5 Discussion and Conclusion

In this study, the effects of robot voice and gesture types on perceived personalities in shopping scenario have been experimentally investigated. The implications of the findings and the guidelines of the outcomes will be discussed below.

First, three main evaluation factors were found in this application fields, which are social factor, competence factor and interpersonal status factor. Interestingly, this three factors were not classified entirely based on big five theory. For example, the adjective pairs in the factor 1 belong to three kinds of personalities, which are extroverted, openness and agreeable. The adjective pairs in factor 2 are more related to the anti-neurotic and conscientious personalities. Additionally, factor 3 describes the dominance in interpersonal relationships. These results illustrate that people expected to feel dominance toward a social robot during the interaction in a shopping service scenario, and people also prefer the robot to be extroverted, passionate and decisive. In addition, the robot with male or female voice while exhibit no gestures during the conversation was perceived to have an introverted, passive and Stubborn personality.

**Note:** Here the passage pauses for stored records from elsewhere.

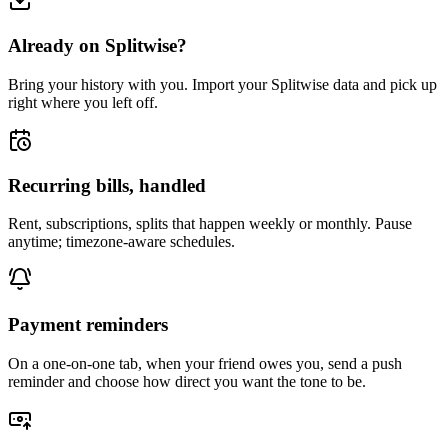
Already on Splitwise?
Bring your history with you. Import your Splitwise data and pick up
right where you left off.
Recurring bills, handled
Rent, subscriptions, splits that happen weekly or monthly. Pause
anytime; timezone-aware schedules.
Payment reminders
On a one-on-one tab, when your friend owes you, send a push
reminder and choose how direct you want the tone to be.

According to the MANOVA results, the robot with children voice was more likely to be perceived having extroverted, passionate, relaxed personalities. The male and adult voices were considered significantly more introverted and apathetic. Additionally, the robot with children voice was significantly more accepted by the users. One possible explanation for the aforementioned findings is Morton’s animal behavior theory [43], namely motivation-structural rules. Morton found that pure tones, similar to high-frequency voices, indicate that a speaker is obedient and calm, and that these types of voices are considered agreeable. A child’s voice is pure and has a higher frequency, which makes it sound obedient and harmless. Therefore, children voice was considered more relaxed and extroverted than the two other voices (i.e., the male and female voices). By contrast, speakers with relatively low-frequency and harsh voices are considered dominant and aggressive. Therefore, using a child’s voice on a robot makes people feel that the robot is safe and harmless, which means that the robot is more easily accepted.

Regarding to gesture types, the robots using gestures that contain specific information would be perceived to be more extroverted and more easily to be accepted by users. Although Kim et al. [11] found that the speed, velocity, and frequency of a gesture could be used to control the robot perceived personalities, there is no significant difference between G2 and G3. This result indicated that G2 (gestures that contain specific information) is essential for the robot during a conversation. One possible explanation is that the gestures that contain specific information could convey the information that neglected in the robot voice. It would be unacceptable for users if that kind of gestures are missed during the service. Nevertheless, adding more gestures to the robot didn’t contribute significantly to any perceived personalities.

In general, these findings can be utilized to establish guidelines for affective design of social robot. For example, a shopping receptionist robot with children voice while using gestures that contain specific information is preferred by users. This study is meaningful to make a first step, and give some directions in designing a sociable humanoid robot.